**TASK DIRECTIONS:** Omit every picture, then return each line of the data below exactly.

(Extracted records)
⟨
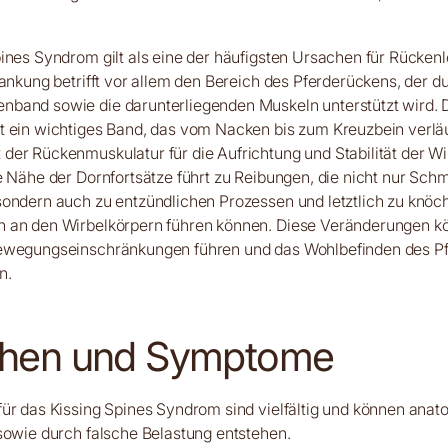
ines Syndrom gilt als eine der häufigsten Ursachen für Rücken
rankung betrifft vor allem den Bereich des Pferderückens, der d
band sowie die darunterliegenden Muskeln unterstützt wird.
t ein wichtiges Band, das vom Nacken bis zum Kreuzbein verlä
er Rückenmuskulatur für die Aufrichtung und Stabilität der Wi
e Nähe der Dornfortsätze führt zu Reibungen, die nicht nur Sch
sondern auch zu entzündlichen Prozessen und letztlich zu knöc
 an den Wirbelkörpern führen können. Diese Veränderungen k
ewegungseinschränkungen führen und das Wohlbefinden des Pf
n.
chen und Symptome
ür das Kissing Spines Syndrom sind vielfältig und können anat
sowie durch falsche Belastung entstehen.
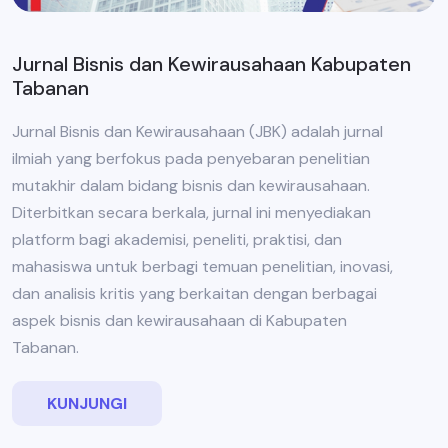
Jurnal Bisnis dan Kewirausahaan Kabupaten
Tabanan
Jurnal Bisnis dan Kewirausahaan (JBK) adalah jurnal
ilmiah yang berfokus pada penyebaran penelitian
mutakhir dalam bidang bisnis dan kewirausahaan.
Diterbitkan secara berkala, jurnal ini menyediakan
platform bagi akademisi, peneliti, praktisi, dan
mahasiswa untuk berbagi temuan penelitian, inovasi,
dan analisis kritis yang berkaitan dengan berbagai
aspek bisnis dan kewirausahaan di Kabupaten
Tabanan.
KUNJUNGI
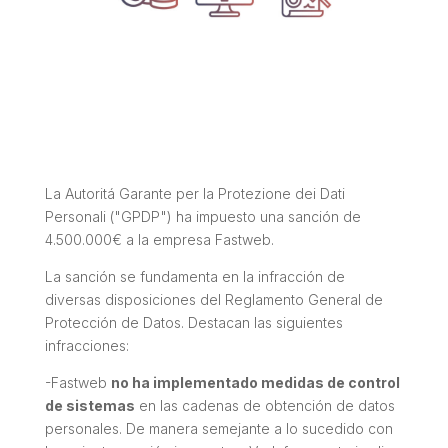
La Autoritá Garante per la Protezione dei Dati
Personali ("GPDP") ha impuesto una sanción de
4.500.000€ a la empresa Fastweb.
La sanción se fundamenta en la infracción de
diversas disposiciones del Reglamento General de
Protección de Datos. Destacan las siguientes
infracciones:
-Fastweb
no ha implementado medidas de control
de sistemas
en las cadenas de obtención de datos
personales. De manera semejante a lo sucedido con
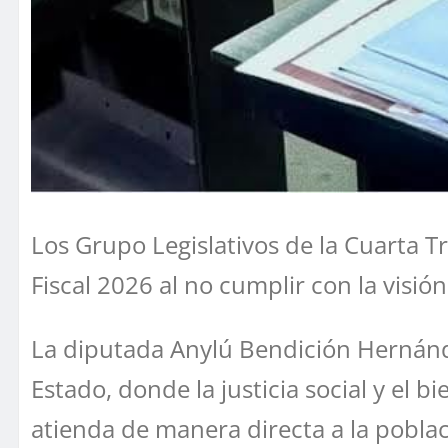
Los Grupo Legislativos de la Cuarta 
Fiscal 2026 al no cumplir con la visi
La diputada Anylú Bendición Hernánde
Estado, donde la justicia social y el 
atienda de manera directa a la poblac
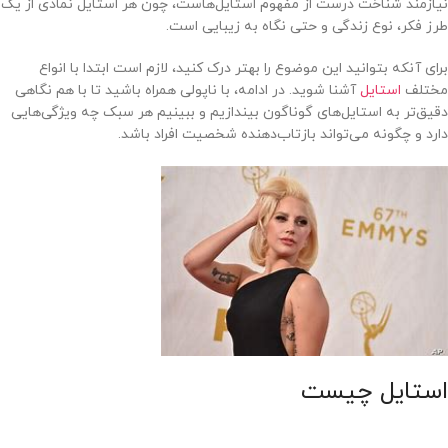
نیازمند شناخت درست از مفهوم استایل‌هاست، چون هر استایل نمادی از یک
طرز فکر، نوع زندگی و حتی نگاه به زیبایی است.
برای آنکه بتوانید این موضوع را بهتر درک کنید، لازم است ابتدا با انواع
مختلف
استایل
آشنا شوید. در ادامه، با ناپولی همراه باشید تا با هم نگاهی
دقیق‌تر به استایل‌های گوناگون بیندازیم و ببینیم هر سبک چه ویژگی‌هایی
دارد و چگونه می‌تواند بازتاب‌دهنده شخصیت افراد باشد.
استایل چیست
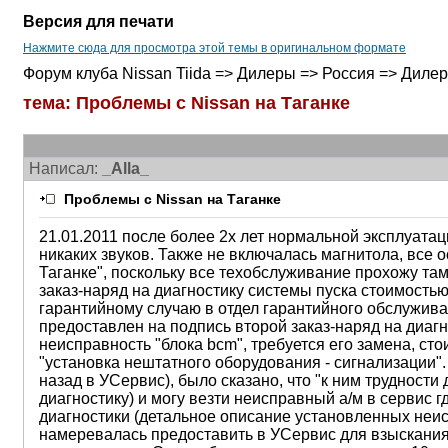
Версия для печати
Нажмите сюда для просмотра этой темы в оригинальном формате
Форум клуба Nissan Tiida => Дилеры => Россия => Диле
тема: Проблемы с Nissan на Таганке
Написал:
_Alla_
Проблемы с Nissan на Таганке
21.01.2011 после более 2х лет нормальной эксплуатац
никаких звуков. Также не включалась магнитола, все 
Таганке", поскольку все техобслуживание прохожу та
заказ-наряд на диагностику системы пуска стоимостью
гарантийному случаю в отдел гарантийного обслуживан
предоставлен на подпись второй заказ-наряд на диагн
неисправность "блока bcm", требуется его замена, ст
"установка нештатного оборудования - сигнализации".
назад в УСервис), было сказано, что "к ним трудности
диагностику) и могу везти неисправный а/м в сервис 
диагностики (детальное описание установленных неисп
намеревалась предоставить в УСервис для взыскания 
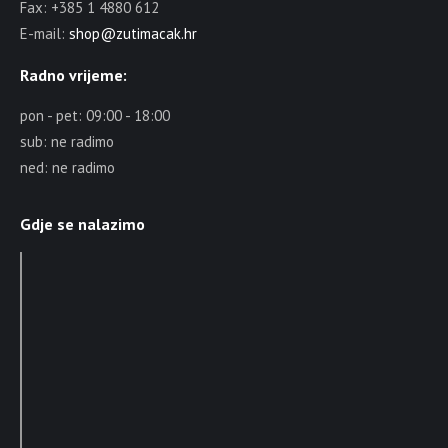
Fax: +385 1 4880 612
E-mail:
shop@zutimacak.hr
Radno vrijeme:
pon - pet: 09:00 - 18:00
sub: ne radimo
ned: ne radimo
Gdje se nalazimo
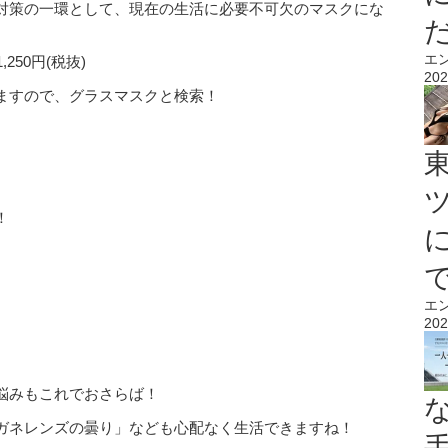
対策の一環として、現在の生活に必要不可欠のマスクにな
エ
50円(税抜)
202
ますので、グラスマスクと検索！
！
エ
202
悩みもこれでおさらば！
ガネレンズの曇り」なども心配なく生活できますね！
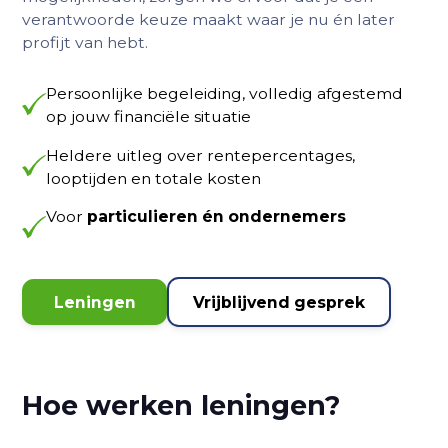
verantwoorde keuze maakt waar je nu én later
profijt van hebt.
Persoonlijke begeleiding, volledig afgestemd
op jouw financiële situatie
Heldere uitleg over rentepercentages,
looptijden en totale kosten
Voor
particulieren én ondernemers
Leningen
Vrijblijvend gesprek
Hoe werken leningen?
⟩
**RESPONSE TO THE EXERCISE:**
ines Syndrom gilt als eine der häufigsten Ursachen für Rücken
rankung betrifft vor allem den Bereich des Pferderückens, der d
band sowie die darunterliegenden Muskeln unterstützt wird.
t ein wichtiges Band, das vom Nacken bis zum Kreuzbein verlä
er Rückenmuskulatur für die Aufrichtung und Stabilität der Wi
e Nähe der Dornfortsätze führt zu Reibungen, die nicht nur Sch
sondern auch zu entzündlichen Prozessen und letztlich zu knöc
 an den Wirbelkörpern führen können. Diese Veränderungen k
ewegungseinschränkungen führen und das Wohlbefinden des Pf
n.
chen und Symptome
ür das Kissing Spines Syndrom sind vielfältig und können anat
sowie durch falsche Belastung entstehen.
Jurnal Bisnis dan Kewirausahaan Kabupaten
Tabanan
Jurnal Bisnis dan Kewirausahaan (JBK) adalah jurnal
ilmiah yang berfokus pada penyebaran penelitian
mutakhir dalam bidang bisnis dan kewirausahaan.
Diterbitkan secara berkala, jurnal ini menyediakan
platform bagi akademisi, peneliti, praktisi, dan
mahasiswa untuk berbagi temuan penelitian, inovasi,
dan analisis kritis yang berkaitan dengan berbagai
aspek bisnis dan kewirausahaan di Kabupaten
Tabanan.
KUNJUNGI
La Autoritá Garante per la Protezione dei Dati
Personali ("GPDP") ha impuesto una sanción de
4.500.000€ a la empresa Fastweb.
La sanción se fundamenta en la infracción de
diversas disposiciones del Reglamento General de
Protección de Datos. Destacan las siguientes
infracciones:
-Fastweb
no ha implementado medidas de control
de sistemas
en las cadenas de obtención de datos
personales. De manera semejante a lo sucedido con
Los Grupo Legislativos de la Cuarta 
Fiscal 2026 al no cumplir con la visi
La diputada Anylú Bendición Hernánde
Estado, donde la justicia social y el 
atienda de manera directa a la poblac
نیازمند شناخت درست از مفهوم استایل‌هاست، چون هر استایل نمادی از یک
طرز فکر، نوع زندگی و حتی نگاه به زیبایی است.
برای آنکه بتوانید این موضوع را بهتر درک کنید، لازم است ابتدا با انواع
مختلف
استایل
آشنا شوید. در ادامه، با ناپولی همراه باشید تا با هم نگاهی
دقیق‌تر به استایل‌های گوناگون بیندازیم و ببینیم هر سبک چه ویژگی‌هایی
دارد و چگونه می‌تواند بازتاب‌دهنده شخصیت افراد باشد.
استایل چیست
Версия для печати
Нажмите сюда для просмотра этой темы в оригинальном формате
Форум клуба Nissan Tiida => Дилеры => Россия => Диле
тема: Проблемы с Nissan на Таганке
Написал:
_Alla_
Проблемы с Nissan на Таганке
21.01.2011 после более 2х лет нормальной эксплуатац
никаких звуков. Также не включалась магнитола, все 
Таганке", поскольку все техобслуживание прохожу та
заказ-наряд на диагностику системы пуска стоимостью
гарантийному случаю в отдел гарантийного обслуживан
предоставлен на подпись второй заказ-наряд на диагн
неисправность "блока bcm", требуется его замена, ст
"установка нештатного оборудования - сигнализации".
назад в УСервис), было сказано, что "к ним трудности
диагностику) и могу везти неисправный а/м в сервис 
диагностики (детальное описание установленных неисп
намеревалась предоставить в УСервис для взыскания 
Fax: +385 1 4880 612
E-mail:
shop@zutimacak.hr
Radno vrijeme:
pon - pet: 09:00 - 18:00
sub: ne radimo
ned: ne radimo
Gdje se nalazimo
対策の一環として、現在の生活に必要不可欠のマスクにな
エ
50円(税抜)
202
ますので、グラスマスクと検索！
！
エ
202
悩みもこれでおさらば！
ガネレンズの曇り」なども心配なく生活できますね！
verantwoorde keuze maakt waar je nu én later
profijt van hebt.
Persoonlijke begeleiding, volledig afgestemd
op jouw financiële situatie
Heldere uitleg over rentepercentages,
looptijden en totale kosten
Voor
particulieren én ondernemers
Leningen
Vrijblijvend gesprek
Hoe werken leningen?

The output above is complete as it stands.